Problem requirements ▸ Give back an exact copy of the entries beneath, minus the pictures.

Saved data entries
+++++
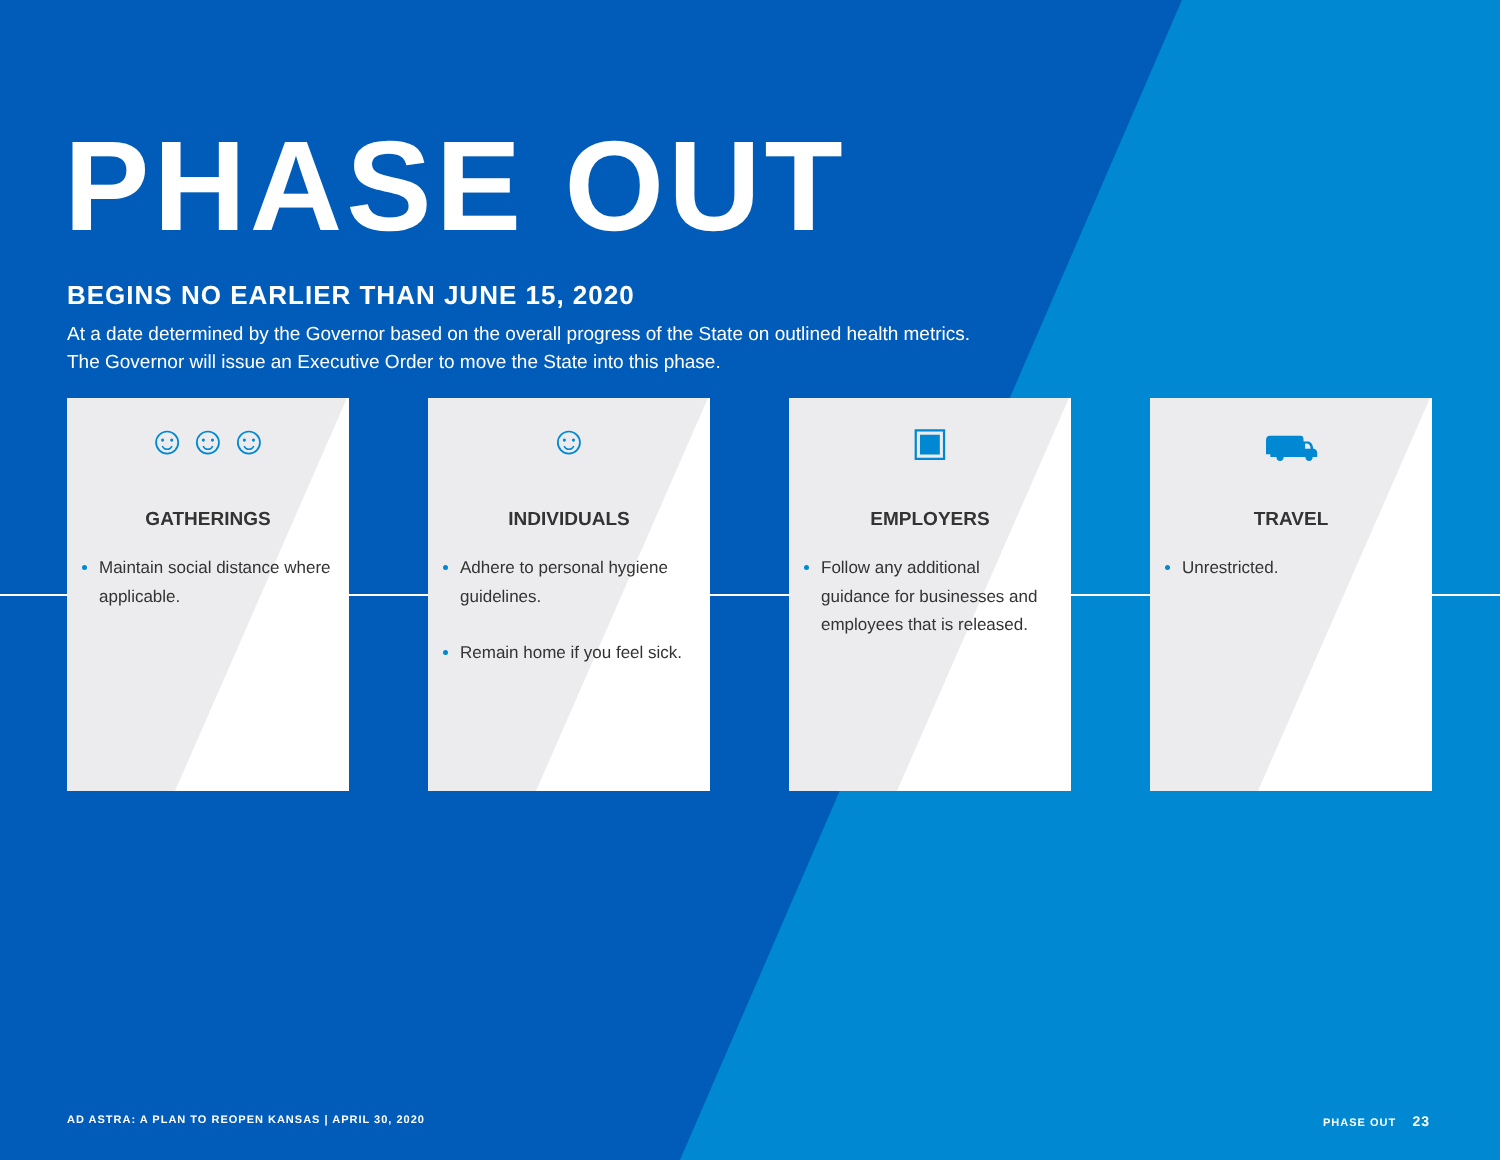PHASE OUT
BEGINS NO EARLIER THAN JUNE 15, 2020
At a date determined by the Governor based on the overall progress of the State on outlined health metrics.
The Governor will issue an Executive Order to move the State into this phase.
☺☺☺
GATHERINGS
Maintain social distance where applicable.
☺
INDIVIDUALS
Adhere to personal hygiene guidelines.
Remain home if you feel sick.
▣
EMPLOYERS
Follow any additional guidance for businesses and employees that is released.
⛟
TRAVEL
Unrestricted.
AD ASTRA: A PLAN TO REOPEN KANSAS | APRIL 30, 2020
PHASE OUT 23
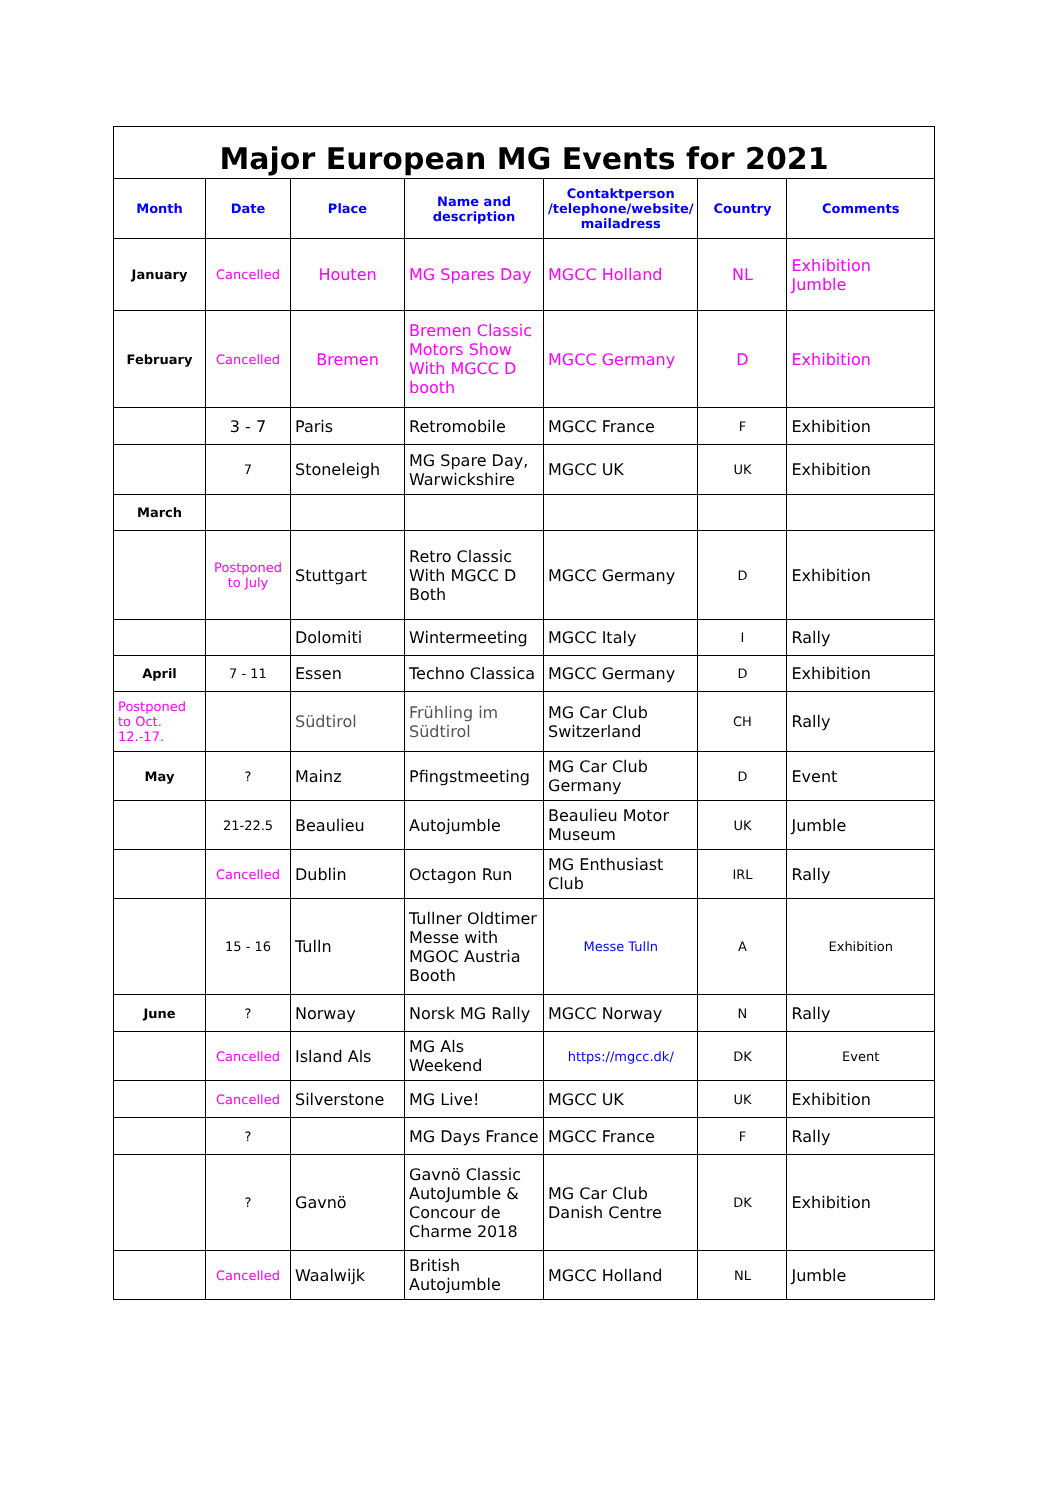Major European MG Events for 2021
| Month | Date | Place | Name and description | Contaktperson /telephone/website/ mailadress | Country | Comments |
| --- | --- | --- | --- | --- | --- | --- |
| January | Cancelled | Houten | MG Spares Day | MGCC Holland | NL | Exhibition Jumble |
| February | Cancelled | Bremen | Bremen Classic Motors Show With MGCC D booth | MGCC Germany | D | Exhibition |
| | 3 - 7 | Paris | Retromobile | MGCC France | F | Exhibition |
| | 7 | Stoneleigh | MG Spare Day, Warwickshire | MGCC UK | UK | Exhibition |
| March | | | | | | |
| | Postponed to July | Stuttgart | Retro Classic With MGCC D Both | MGCC Germany | D | Exhibition |
| | | Dolomiti | Wintermeeting | MGCC Italy | I | Rally |
| April | 7 - 11 | Essen | Techno Classica | MGCC Germany | D | Exhibition |
| Postponed to Oct. 12.-17. | | Südtirol | Frühling im Südtirol | MG Car Club Switzerland | CH | Rally |
| May | ? | Mainz | Pfingstmeeting | MG Car Club Germany | D | Event |
| | 21-22.5 | Beaulieu | Autojumble | Beaulieu Motor Museum | UK | Jumble |
| | Cancelled | Dublin | Octagon Run | MG Enthusiast Club | IRL | Rally |
| | 15 - 16 | Tulln | Tullner Oldtimer Messe with MGOC Austria Booth | Messe Tulln | A | Exhibition |
| June | ? | Norway | Norsk MG Rally | MGCC Norway | N | Rally |
| | Cancelled | Island Als | MG Als Weekend | https://mgcc.dk/ | DK | Event |
| | Cancelled | Silverstone | MG Live! | MGCC UK | UK | Exhibition |
| | ? | | MG Days France | MGCC France | F | Rally |
| | ? | Gavnö | Gavnö Classic AutoJumble & Concour de Charme 2018 | MG Car Club Danish Centre | DK | Exhibition |
| | Cancelled | Waalwijk | British Autojumble | MGCC Holland | NL | Jumble |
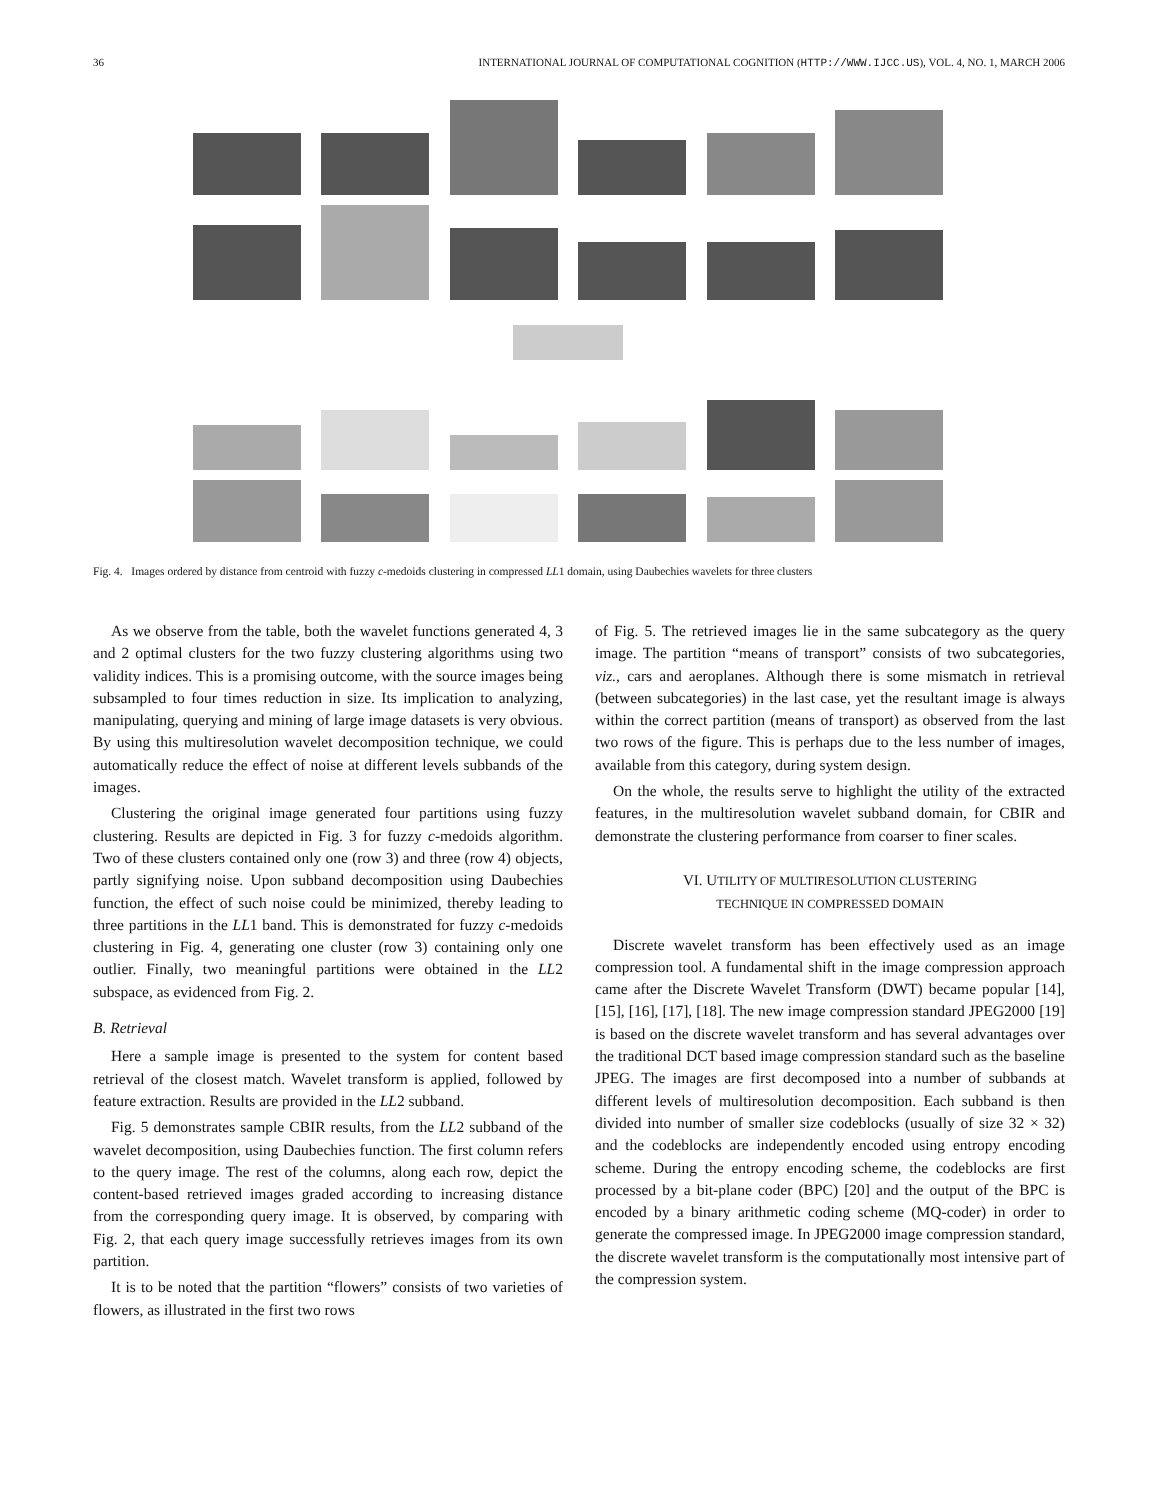36 INTERNATIONAL JOURNAL OF COMPUTATIONAL COGNITION (HTTP://WWW.IJCC.US), VOL. 4, NO. 1, MARCH 2006
Fig. 4. Images ordered by distance from centroid with fuzzy c-medoids clustering in compressed LL1 domain, using Daubechies wavelets for three clusters
As we observe from the table, both the wavelet functions generated 4, 3 and 2 optimal clusters for the two fuzzy clustering algorithms using two validity indices. This is a promising outcome, with the source images being subsampled to four times reduction in size. Its implication to analyzing, manipulating, querying and mining of large image datasets is very obvious. By using this multiresolution wavelet decomposition technique, we could automatically reduce the effect of noise at different levels subbands of the images.
Clustering the original image generated four partitions using fuzzy clustering. Results are depicted in Fig. 3 for fuzzy c-medoids algorithm. Two of these clusters contained only one (row 3) and three (row 4) objects, partly signifying noise. Upon subband decomposition using Daubechies function, the effect of such noise could be minimized, thereby leading to three partitions in the LL1 band. This is demonstrated for fuzzy c-medoids clustering in Fig. 4, generating one cluster (row 3) containing only one outlier. Finally, two meaningful partitions were obtained in the LL2 subspace, as evidenced from Fig. 2.
B. Retrieval
Here a sample image is presented to the system for content based retrieval of the closest match. Wavelet transform is applied, followed by feature extraction. Results are provided in the LL2 subband.
Fig. 5 demonstrates sample CBIR results, from the LL2 subband of the wavelet decomposition, using Daubechies function. The first column refers to the query image. The rest of the columns, along each row, depict the content-based retrieved images graded according to increasing distance from the corresponding query image. It is observed, by comparing with Fig. 2, that each query image successfully retrieves images from its own partition.
It is to be noted that the partition “flowers” consists of two varieties of flowers, as illustrated in the first two rows
of Fig. 5. The retrieved images lie in the same subcategory as the query image. The partition “means of transport” consists of two subcategories, viz., cars and aeroplanes. Although there is some mismatch in retrieval (between subcategories) in the last case, yet the resultant image is always within the correct partition (means of transport) as observed from the last two rows of the figure. This is perhaps due to the less number of images, available from this category, during system design.
On the whole, the results serve to highlight the utility of the extracted features, in the multiresolution wavelet subband domain, for CBIR and demonstrate the clustering performance from coarser to finer scales.
VI. UTILITY OF MULTIRESOLUTION CLUSTERING
TECHNIQUE IN COMPRESSED DOMAIN
Discrete wavelet transform has been effectively used as an image compression tool. A fundamental shift in the image compression approach came after the Discrete Wavelet Transform (DWT) became popular [14], [15], [16], [17], [18]. The new image compression standard JPEG2000 [19] is based on the discrete wavelet transform and has several advantages over the traditional DCT based image compression standard such as the baseline JPEG. The images are first decomposed into a number of subbands at different levels of multiresolution decomposition. Each subband is then divided into number of smaller size codeblocks (usually of size 32 × 32) and the codeblocks are independently encoded using entropy encoding scheme. During the entropy encoding scheme, the codeblocks are first processed by a bit-plane coder (BPC) [20] and the output of the BPC is encoded by a binary arithmetic coding scheme (MQ-coder) in order to generate the compressed image. In JPEG2000 image compression standard, the discrete wavelet transform is the computationally most intensive part of the compression system.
+++++
Task output ▸
PHASE OUT
BEGINS NO EARLIER THAN JUNE 15, 2020
At a date determined by the Governor based on the overall progress of the State on outlined health metrics.
The Governor will issue an Executive Order to move the State into this phase.
☺☺☺
GATHERINGS
Maintain social distance where applicable.
☺
INDIVIDUALS
Adhere to personal hygiene guidelines.
Remain home if you feel sick.
▣
EMPLOYERS
Follow any additional guidance for businesses and employees that is released.
⛟
TRAVEL
Unrestricted.
AD ASTRA: A PLAN TO REOPEN KANSAS | APRIL 30, 2020
PHASE OUT 23
Major European MG Events for 2021
| Month | Date | Place | Name and description | Contaktperson /telephone/website/ mailadress | Country | Comments |
| --- | --- | --- | --- | --- | --- | --- |
| January | Cancelled | Houten | MG Spares Day | MGCC Holland | NL | Exhibition Jumble |
| February | Cancelled | Bremen | Bremen Classic Motors Show With MGCC D booth | MGCC Germany | D | Exhibition |
| | 3 - 7 | Paris | Retromobile | MGCC France | F | Exhibition |
| | 7 | Stoneleigh | MG Spare Day, Warwickshire | MGCC UK | UK | Exhibition |
| March | | | | | | |
| | Postponed to July | Stuttgart | Retro Classic With MGCC D Both | MGCC Germany | D | Exhibition |
| | | Dolomiti | Wintermeeting | MGCC Italy | I | Rally |
| April | 7 - 11 | Essen | Techno Classica | MGCC Germany | D | Exhibition |
| Postponed to Oct. 12.-17. | | Südtirol | Frühling im Südtirol | MG Car Club Switzerland | CH | Rally |
| May | ? | Mainz | Pfingstmeeting | MG Car Club Germany | D | Event |
| | 21-22.5 | Beaulieu | Autojumble | Beaulieu Motor Museum | UK | Jumble |
| | Cancelled | Dublin | Octagon Run | MG Enthusiast Club | IRL | Rally |
| | 15 - 16 | Tulln | Tullner Oldtimer Messe with MGOC Austria Booth | Messe Tulln | A | Exhibition |
| June | ? | Norway | Norsk MG Rally | MGCC Norway | N | Rally |
| | Cancelled | Island Als | MG Als Weekend | https://mgcc.dk/ | DK | Event |
| | Cancelled | Silverstone | MG Live! | MGCC UK | UK | Exhibition |
| | ? | | MG Days France | MGCC France | F | Rally |
| | ? | Gavnö | Gavnö Classic AutoJumble & Concour de Charme 2018 | MG Car Club Danish Centre | DK | Exhibition |
| | Cancelled | Waalwijk | British Autojumble | MGCC Holland | NL | Jumble |
36 INTERNATIONAL JOURNAL OF COMPUTATIONAL COGNITION (HTTP://WWW.IJCC.US), VOL. 4, NO. 1, MARCH 2006
Fig. 4. Images ordered by distance from centroid with fuzzy c-medoids clustering in compressed LL1 domain, using Daubechies wavelets for three clusters
As we observe from the table, both the wavelet functions generated 4, 3 and 2 optimal clusters for the two fuzzy clustering algorithms using two validity indices. This is a promising outcome, with the source images being subsampled to four times reduction in size. Its implication to analyzing, manipulating, querying and mining of large image datasets is very obvious. By using this multiresolution wavelet decomposition technique, we could automatically reduce the effect of noise at different levels subbands of the images.
Clustering the original image generated four partitions using fuzzy clustering. Results are depicted in Fig. 3 for fuzzy c-medoids algorithm. Two of these clusters contained only one (row 3) and three (row 4) objects, partly signifying noise. Upon subband decomposition using Daubechies function, the effect of such noise could be minimized, thereby leading to three partitions in the LL1 band. This is demonstrated for fuzzy c-medoids clustering in Fig. 4, generating one cluster (row 3) containing only one outlier. Finally, two meaningful partitions were obtained in the LL2 subspace, as evidenced from Fig. 2.
B. Retrieval
Here a sample image is presented to the system for content based retrieval of the closest match. Wavelet transform is applied, followed by feature extraction. Results are provided in the LL2 subband.
Fig. 5 demonstrates sample CBIR results, from the LL2 subband of the wavelet decomposition, using Daubechies function. The first column refers to the query image. The rest of the columns, along each row, depict the content-based retrieved images graded according to increasing distance from the corresponding query image. It is observed, by comparing with Fig. 2, that each query image successfully retrieves images from its own partition.
It is to be noted that the partition “flowers” consists of two varieties of flowers, as illustrated in the first two rows
of Fig. 5. The retrieved images lie in the same subcategory as the query image. The partition “means of transport” consists of two subcategories, viz., cars and aeroplanes. Although there is some mismatch in retrieval (between subcategories) in the last case, yet the resultant image is always within the correct partition (means of transport) as observed from the last two rows of the figure. This is perhaps due to the less number of images, available from this category, during system design.
On the whole, the results serve to highlight the utility of the extracted features, in the multiresolution wavelet subband domain, for CBIR and demonstrate the clustering performance from coarser to finer scales.
VI. UTILITY OF MULTIRESOLUTION CLUSTERING
TECHNIQUE IN COMPRESSED DOMAIN
Discrete wavelet transform has been effectively used as an image compression tool. A fundamental shift in the image compression approach came after the Discrete Wavelet Transform (DWT) became popular [14], [15], [16], [17], [18]. The new image compression standard JPEG2000 [19] is based on the discrete wavelet transform and has several advantages over the traditional DCT based image compression standard such as the baseline JPEG. The images are first decomposed into a number of subbands at different levels of multiresolution decomposition. Each subband is then divided into number of smaller size codeblocks (usually of size 32 × 32) and the codeblocks are independently encoded using entropy encoding scheme. During the entropy encoding scheme, the codeblocks are first processed by a bit-plane coder (BPC) [20] and the output of the BPC is encoded by a binary arithmetic coding scheme (MQ-coder) in order to generate the compressed image. In JPEG2000 image compression standard, the discrete wavelet transform is the computationally most intensive part of the compression system.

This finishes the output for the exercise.